Si ritiene infatti che in una valutazione complessiva delle funzioni delle im­poste sui redditi e dell’imposta di successione nel sistema tributario italiano, in considerazione della peculiarità della fattispecie la duplicazione possa essere tutt’al più accettata limitatamente ai casi di “reddito prodotto” espressamente previsti dal TUIR, ma non per altre forme di reddito, più contigue alla natura di “reddito entrata” [56] come sarebbe in ogni caso l’incremento del patrimo­nio dell’erede quando, nei casi previsti dall’art. 2284 c.c., diviene titolare del diritto alla liquidazione della quota del de cuius.

Note

[1] Sul punto v. FEDELE, Profilo fiscale delle società di persone, in AA.VV., Commentario al Testo Unico delle imposte sui redditi ed altri scritti, Roma-Milano, s.d., p. 33, il quale evidenzia che nella prospettiva della fiscalità del socio la partecipazione non rileva solo come strumento di concorso all’attività sociale, ma rappresenta anche una componente del proprio patrimonio. Più recentemente, per una ricostruzione sistematica della tassazione delle società di persone nel sistema delle imposte sul reddito, v. SCHIAVOLIN, I soggetti passivi, in AA.VV., Imposta sul reddito delle persone fisiche, in TESAURO (a cura di), Giurisprudenza sistematica di diritto tributario, I, Torino, 1994, p. 124 ss. e BORIA, Il principio di trasparenza nelle società di persone, Milano, 1996, passim.

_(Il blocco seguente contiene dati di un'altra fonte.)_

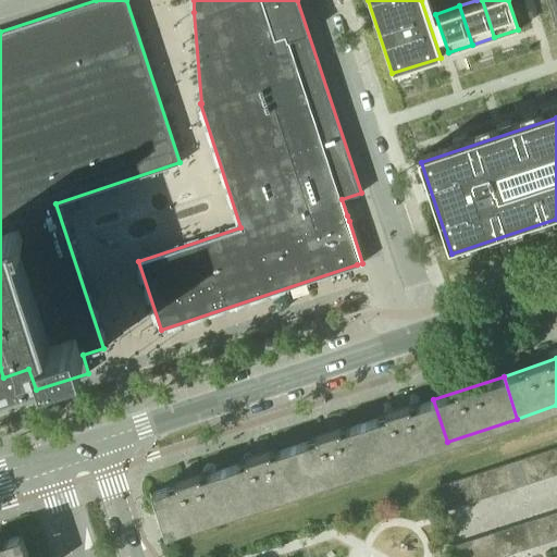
[(363,422),(376,465),(447,442),(433,399),(363,422)]
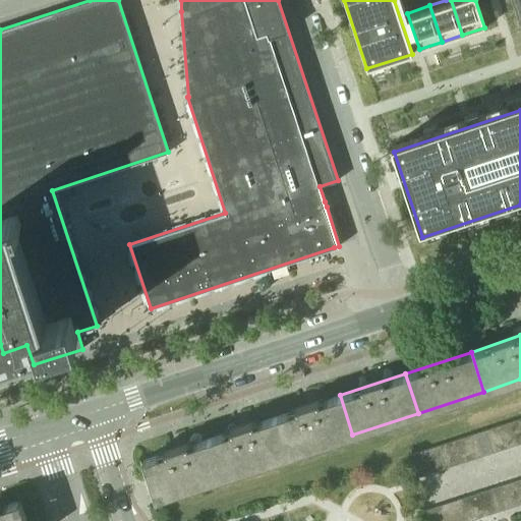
[(274,417),(287,457),(352,435),(340,395),(274,417)]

[2] Al riguardo, v. FEDELE, Profilo fiscale, cit., p. 33, che distingue le vicende della partecipazione sociale nelle società di persone nei tre momenti dell’investimento, della circolazione e del disinvestimento. Sullo scioglimento del vincolo sociale nelle società di persone, v. specificamente anche COPPOLA, Lo scioglimento del vincolo sociale limitatamente ad un socio, Napoli, 1988; BELLI CONTARINI, Modificazione della compagine societaria nelle società di persone a seguito dello scioglimento parziale del rapporto sociale, in Riv. dir. trib., 1995, I, p. 839 ss.; BORIA, Il principio di trasparenza, cit., p. 221 ss., nonché, con riguardo a profili peculiari, GARBARINO, Cessione di partecipazioni in società a base personale e realizzo di plusvalenze, in Dir. prat. trib., 1985, II, p. 54 ss. e DOMINICI, La tassazione dell’atto di recesso del socio nelle società commerciali a base personale, in Dir. prat. trib., 1984, II, p. 1052 ss.; LAROMA JEZZI, Recesso nelle società di persone: rilevanza fiscale delle somme liquidate ex art. 2289 c.c., in Riv. dir. trib., 1998, I, p. 311 ss.

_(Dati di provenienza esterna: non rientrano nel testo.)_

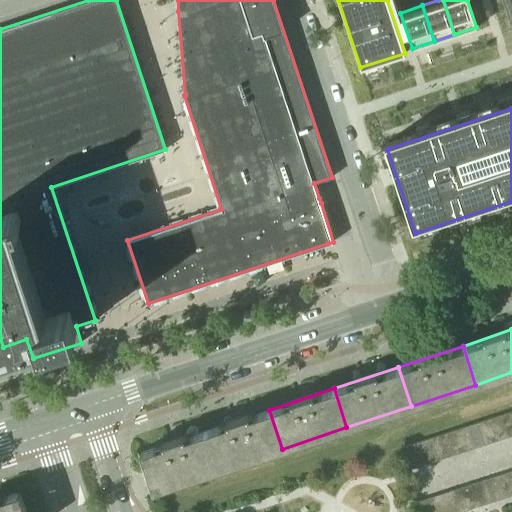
[(205,431),(218,470),(282,449),(269,410),(205,431)]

[3] V. rispettivamente artt. 2285, 2286, 2272, c.c. Come rileva BORIA, Il principio di trasparenza, cit., p. 221, si tratta di modifiche che sotto il profilo tributario variano i soggetti passivi destinatari dei meccanismi di imputazione previsti dall’art. 5 TUIR.

[4] V. l’art. 2284 c.c.

[5] V. l’art. 2289, comma 2, c.c. per il quale «La liquidazione della quota è fatta in base alla situazione patrimoniale della società nel giorno in cui si verifica lo scioglimento».

[6] Sulla stratificazione fiscale delle poste del patrimonio netto, pur con riguardo alle società di capitali, v. GARBARINO, La tassazione delle operazioni sul capitale e sulle poste del patrimonio netto, Milano, 1993, p. 298 ss.

[7] Sui riflessi fiscali dello scioglimento del rapporto sociale nelle società di capitali, v. TASSANI, Autonomia statutaria delle società di capitali e imposizione sui redditi, Milano, 2008, p. 315 ss.

[8] Ad esempio, riserve di utili non distribuiti. Sul tema, v. COPPOLA, op. cit., p. 149, ad avviso della quale, con riguardo ai proventi scaturenti dalla liquidazione della quota ai soci delle società di persone, ci si potrebbe chiedere «se il legislatore non abbia voluto ampliare la categoria dei redditi da partecipazione fino a ricomprendervi anche redditi non determinabili per trasparenza». Sul punto adde BORIA, Il principio di trasparenza, cit., p. 238, il quale rileva che «La diversità di trattamento delle somme o dei beni attribuiti ai soci in sede di liquidazione si spiega col diverso metodo impositivo adottato a seconda del tipo societario: per le società di persone l’attribuzione di utili mediante il criterio della “trasparenza” impone di classificarli con la stessa natura del reddito societario; per le società di capitali il filtro dell’imposizione applicata sulla società consente di trattare autonomamente gli utili come redditi di capitale» e TASSANI, Clausole statutarie e morte del socio: riflessi nelle imposte sui redditi, in Riv. dir. trib., 2003, I, pp. 1102 ss. e 1107 ss., il quale evidenzia la formazione composita della quota di liquidazione.

[9] Sul punto v. amplius TASSANI, Clausole statutarie e morte del socio, cit., p. 1063 ss.

[10] Analogamente, v. TASSANI, Clausole statutarie e morte del socio, cit., p. 1075.

[11] In tal caso, la dottrina civilistica ritiene che l’accordo che porta gli eredi a subentrare nella società con i soci superstiti non è costitutivo di un nuovo rapporto, ma comporta la continuazione del precedente. Per riferimenti, v. TASSANI, Clausole statutarie e morte del socio, cit., p. 1076 ss.

[12] Sul punto v. per tutti, anche per i riferimenti alla dottrina civilistica, TASSANI, Clausole statutarie e morte del socio, cit., p. 1120, ad avviso del quale tali redditi hanno natura di redditi di partecipazione. Contra, v. COPPOLA, op. cit., p. 152 e LAROMA JEZZI, op. cit., p. 314 i quali, valorizzando la clausola di chiusura che caratterizza la disciplina dei redditi di capitale (v. l’attuale art. 44, lett. h), TUIR), riconducono le somme in questione a tale categoria reddituale.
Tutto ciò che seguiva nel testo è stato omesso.